◆ Job item
The entries below are to be reproduced exactly, with their pictures omitted.

(Data for this task Opens)

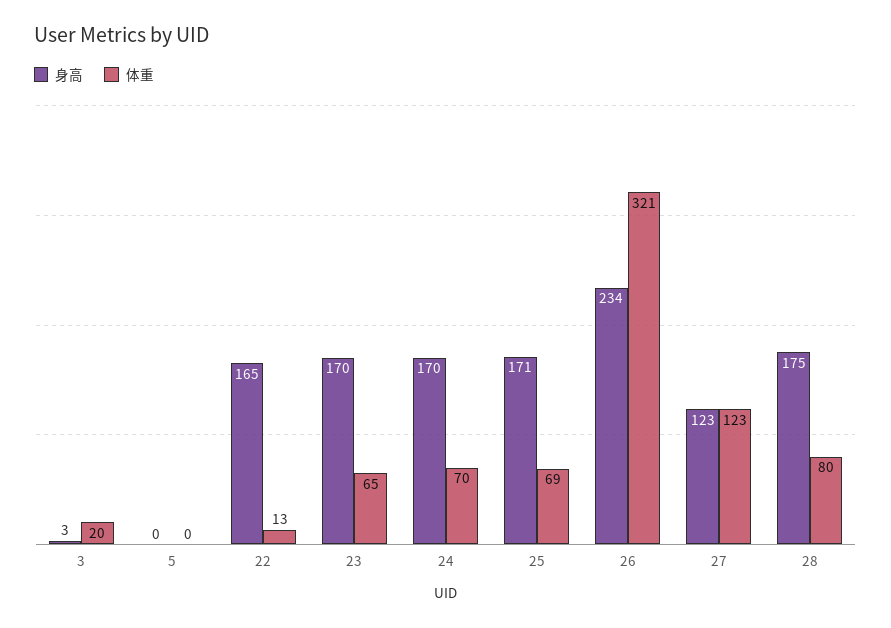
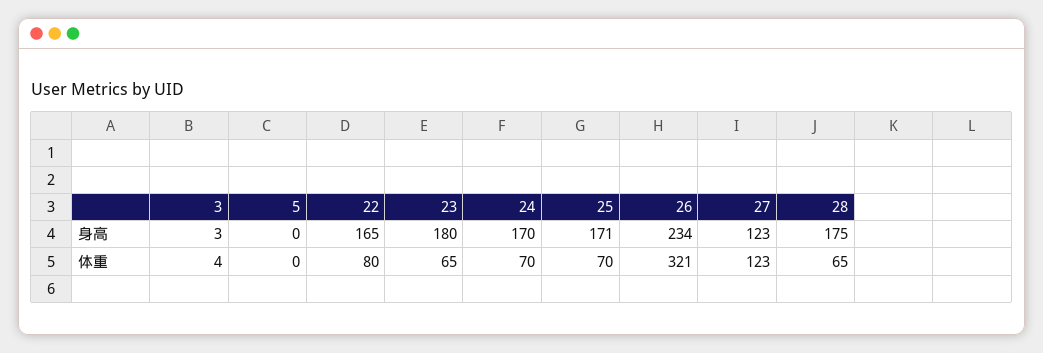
体重, 3: 20 -> 4
体重, 22: 13 -> 80
身高, 23: 170 -> 180
体重, 25: 69 -> 70
体重, 28: 80 -> 65

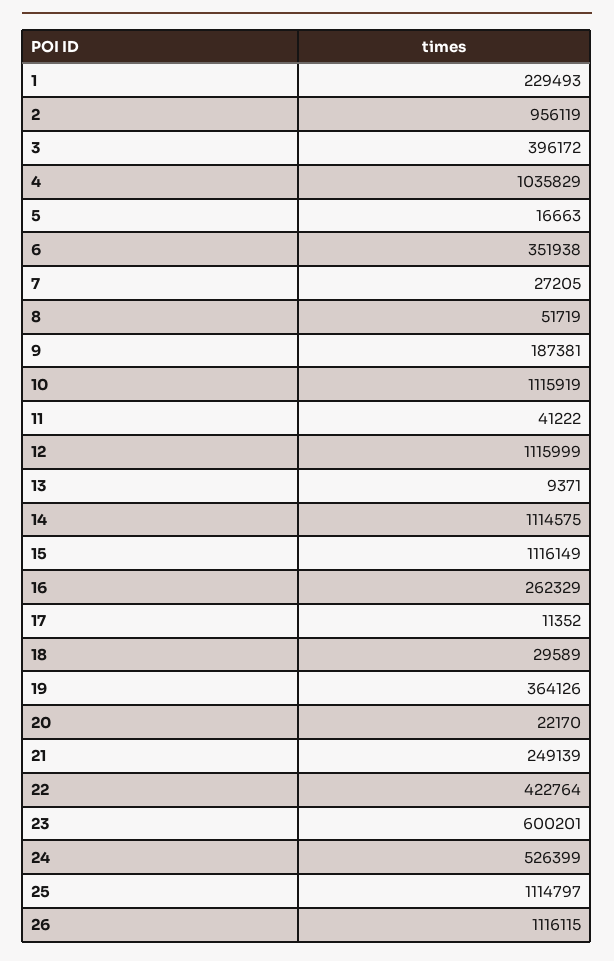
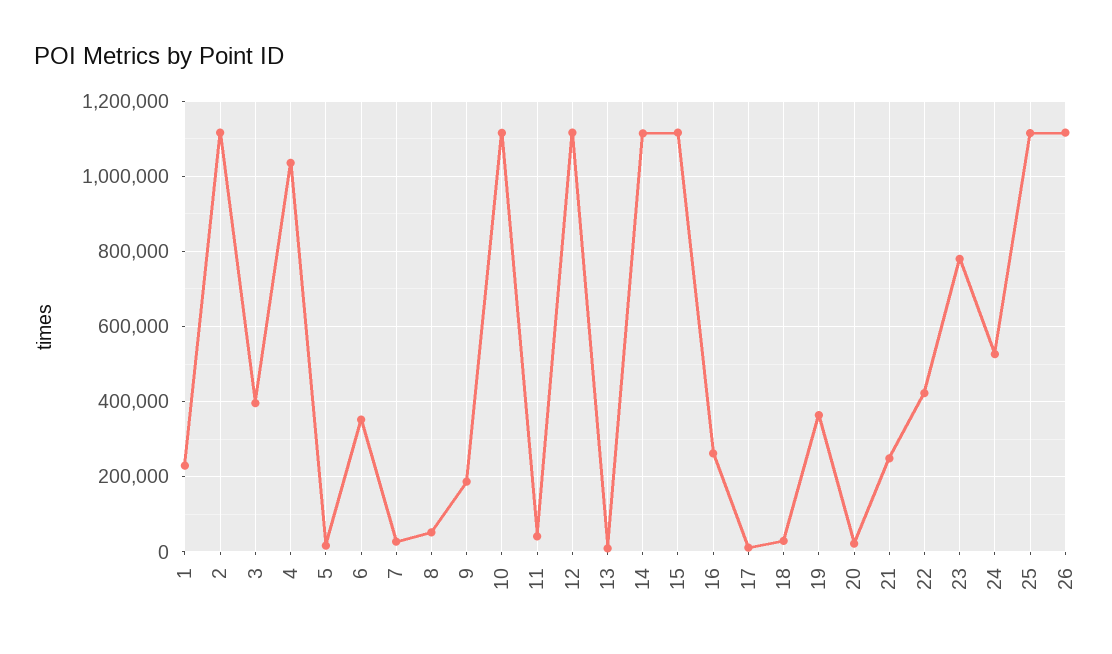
2: 956119 -> 1120000
23: 600201 -> 780000

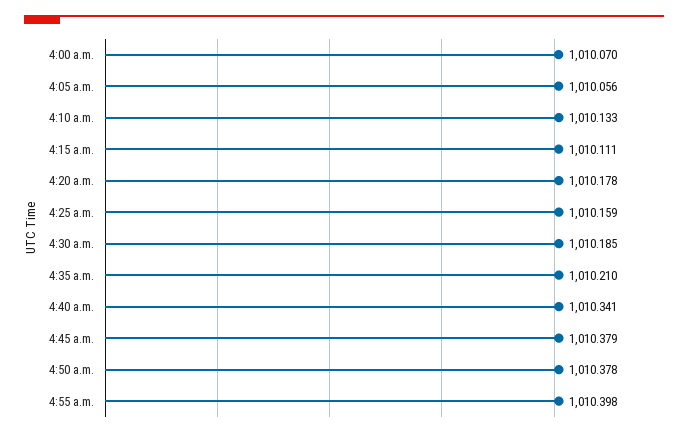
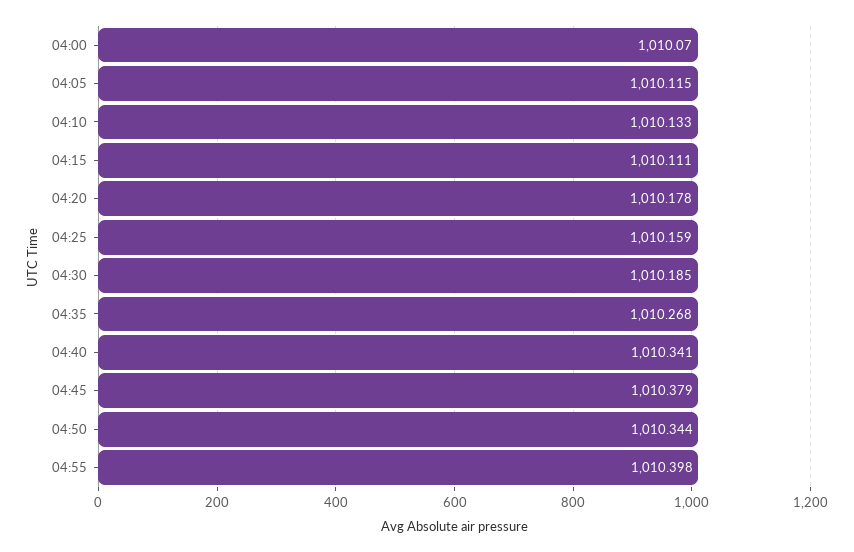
4:05 a.m.: 1010.056 -> 1010.115
4:35 a.m.: 1010.21 -> 1010.268
4:50 a.m.: 1010.378 -> 1010.344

(Data for this task Closes)

◆ Result of the task
体重, 3: 20 -> 4
体重, 22: 13 -> 80
身高, 23: 170 -> 180
体重, 25: 69 -> 70
体重, 28: 80 -> 65

2: 956119 -> 1120000
23: 600201 -> 780000

4:05 a.m.: 1010.056 -> 1010.115
4:35 a.m.: 1010.21 -> 1010.268
4:50 a.m.: 1010.378 -> 1010.344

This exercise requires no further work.